NXLog increases confidence in SIEM analysis by making sure that captured logs remain tamperproof.
NXLog is a vendor neutral solution that allows you to connect and combine solutions that best fit your needs.
NXLog can be deployed across a wide variety of nodes and destinations, such as other SIEMs or other Log Management solutions, either on-premise or in the cloud.
In conclusion
To summarize, SIEM is a technology that combines logs via data (log) correlation for supporting security analysts who oversee tons of information generated by virtually any kind of network device or computer.

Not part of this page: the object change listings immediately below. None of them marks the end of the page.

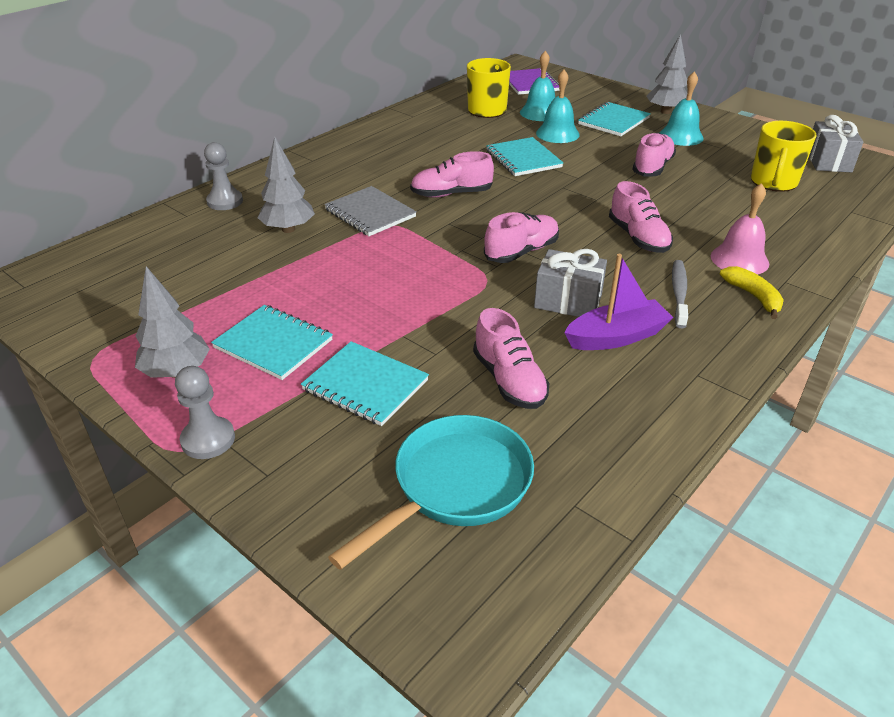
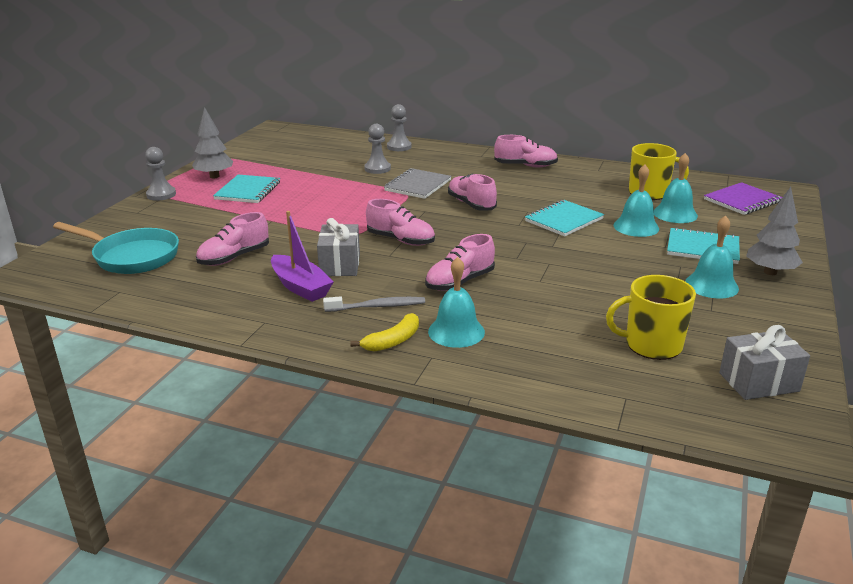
camera: 70 degrees right, 10 degrees down
(288, 229) = (377, 169): grey tree -> grey pawn
(365, 385) = (216, 220): turquoise notebook -> none
(652, 167) = (612, 276): pink shoe -> pink shoe (525, 166)
(739, 259) = (456, 331): pink bell -> turquoise bell

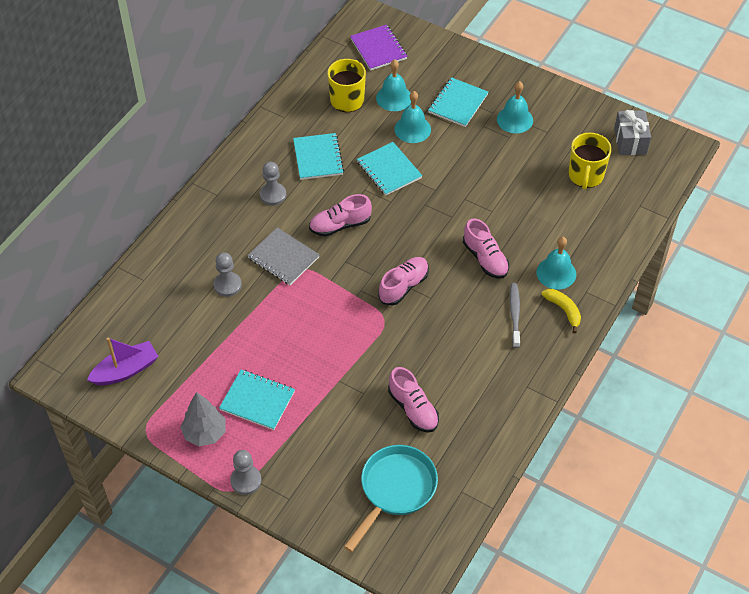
camera: 80 degrees left, 25 degrees up
(300, 287) = (475, 361): purple boat -> purple boat (126, 370)
(340, 265) = (441, 333): grey gift -> none
(399, 147) = (166, 259): grey pawn -> grey pawn (273, 195)
(525, 166) = (257, 166): pink shoe -> none
(556, 188) = (318, 158): none -> turquoise notebook
(770, 272) = (501, 82): grey tree -> none

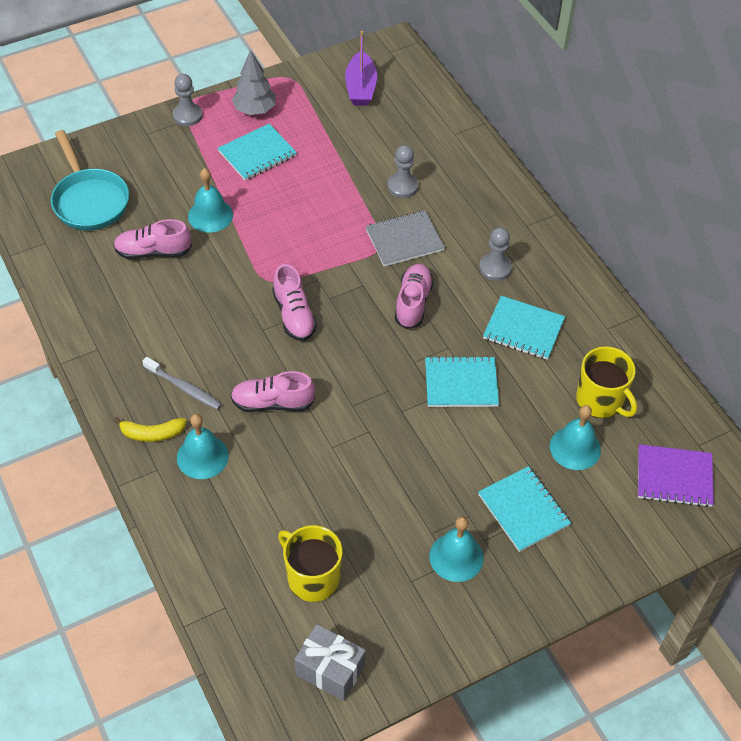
camera: 120 degrees right, 0 degrees up
(412, 129) = (510, 439): turquoise bell -> turquoise bell (210, 215)

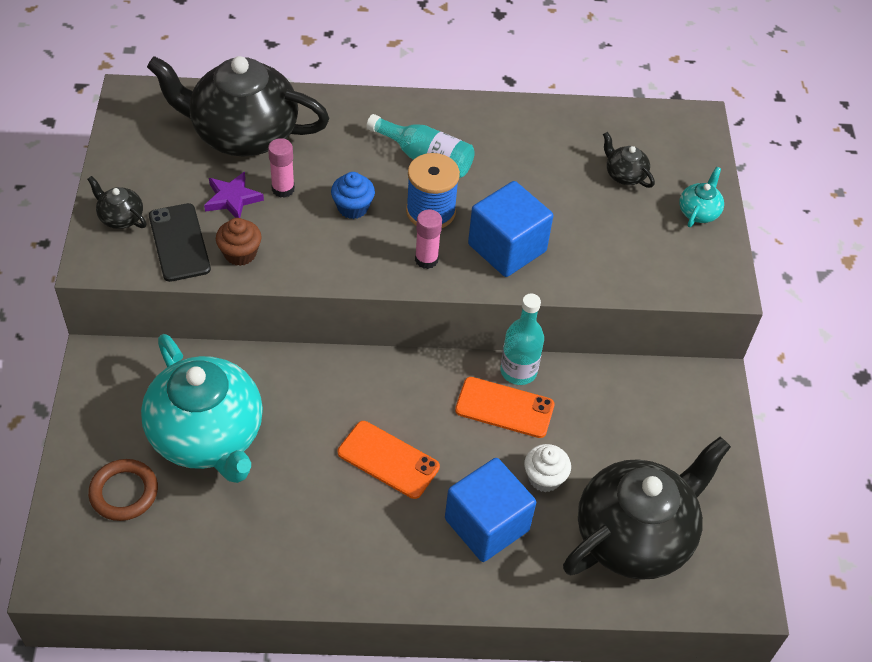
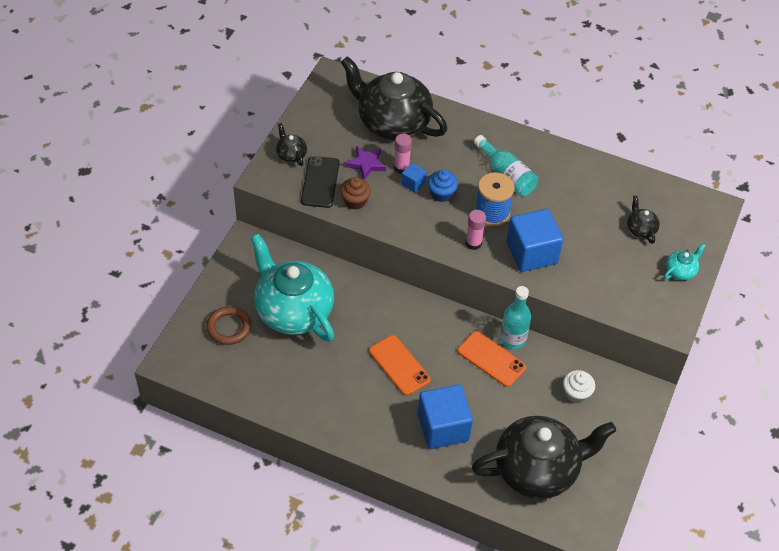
camera: 25 degrees right, 0 degrees up
(207, 436) = (293, 311): turquoise teapot -> turquoise teapot turned 150 degrees clockwise
(308, 205) = (413, 183): none -> blue cube
(544, 478) = (495, 412): white cupcake -> white cupcake (576, 393)

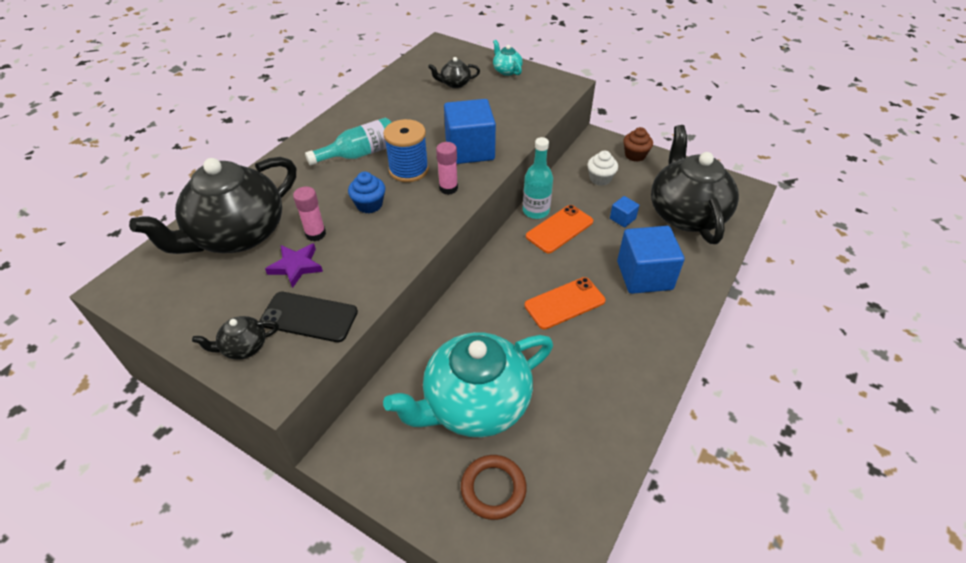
camera: 80 degrees left, 5 degrees down
(355, 201) = (355, 283): brown cupcake -> brown cupcake (635, 155)
(413, 183) = (345, 226): blue cube -> blue cube (622, 218)

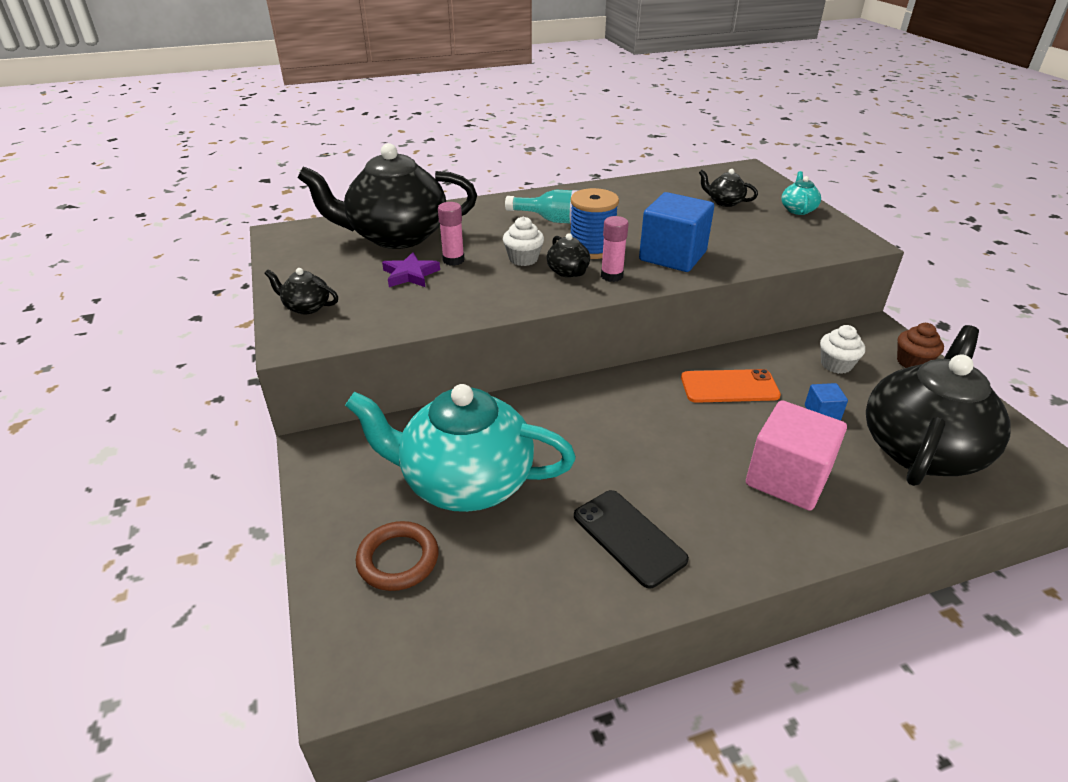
camera: 40 degrees right, 10 degrees down
(309, 317) = (375, 311): black phone -> black phone (628, 537)
(369, 205) = (523, 259): blue cupcake -> white cupcake
(415, 200) = (568, 272): none -> black teapot
(536, 211) = (720, 359): turquoise bottle -> none
(564, 303) = (657, 452): orange phone -> none
(644, 275) = (787, 478): blue cube -> pink cube

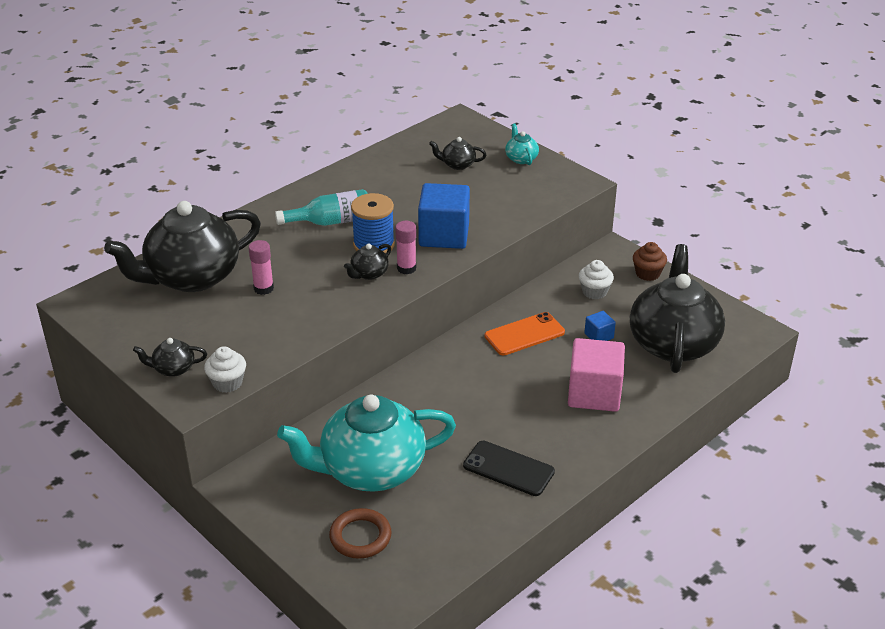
camera: 25 degrees left, 0 degrees up
(410, 274) = (237, 313): purple star -> none
(523, 259) = (323, 271): white cupcake -> white cupcake (227, 383)
(568, 272) = (369, 274): black teapot -> black teapot turned 90 degrees clockwise

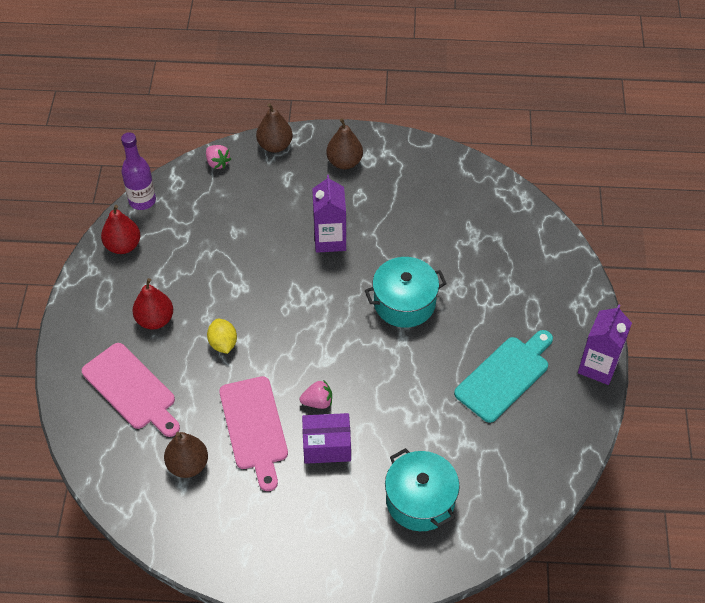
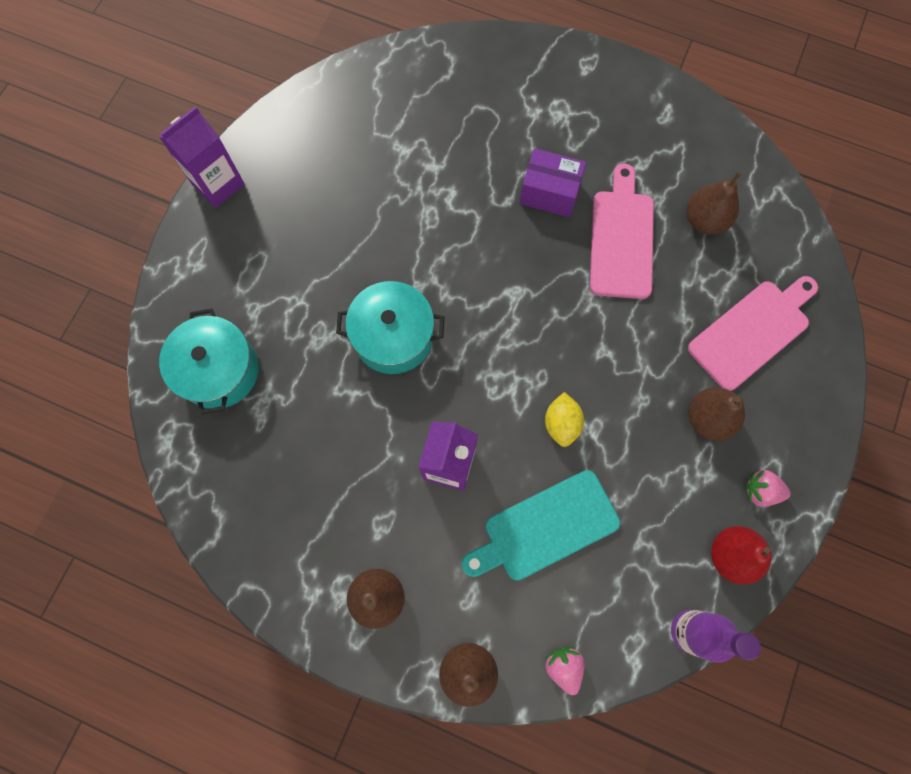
camera: 160 degrees left, 20 degrees up
(131, 389) = (752, 331): pink cutting board -> pink cutting board turned 75 degrees clockwise
(155, 320) = (707, 418): red pear -> brown pear
(223, 343) = (630, 355): yellow lemon -> yellow lemon (561, 423)
(317, 402) = (542, 245): pink strawberry -> pink strawberry (760, 491)
(420, 500) = (475, 108): turquoise pot -> turquoise pot (219, 370)
(505, 376) = (324, 206): turquoise cutting board -> turquoise cutting board (545, 527)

There is a common misconception that collecting every single log for the SIEM will result in better analytics, but in reality all it does is increase SIEM costs and generate a large number of false alerts. The solution is the proper implementation and utilization of a log collection tool combined with SIEM analytics. The result is better log collection, reduced log noise, reliable analytics, and reduced SIEM costs.
Deploying a proper SIEM solution is a huge challenge for any IT team. And, a good SIEM system requires an even better log collection environment. Following the best practices of the industry and fine-tuning your security frequently, leads to better IT Security operations.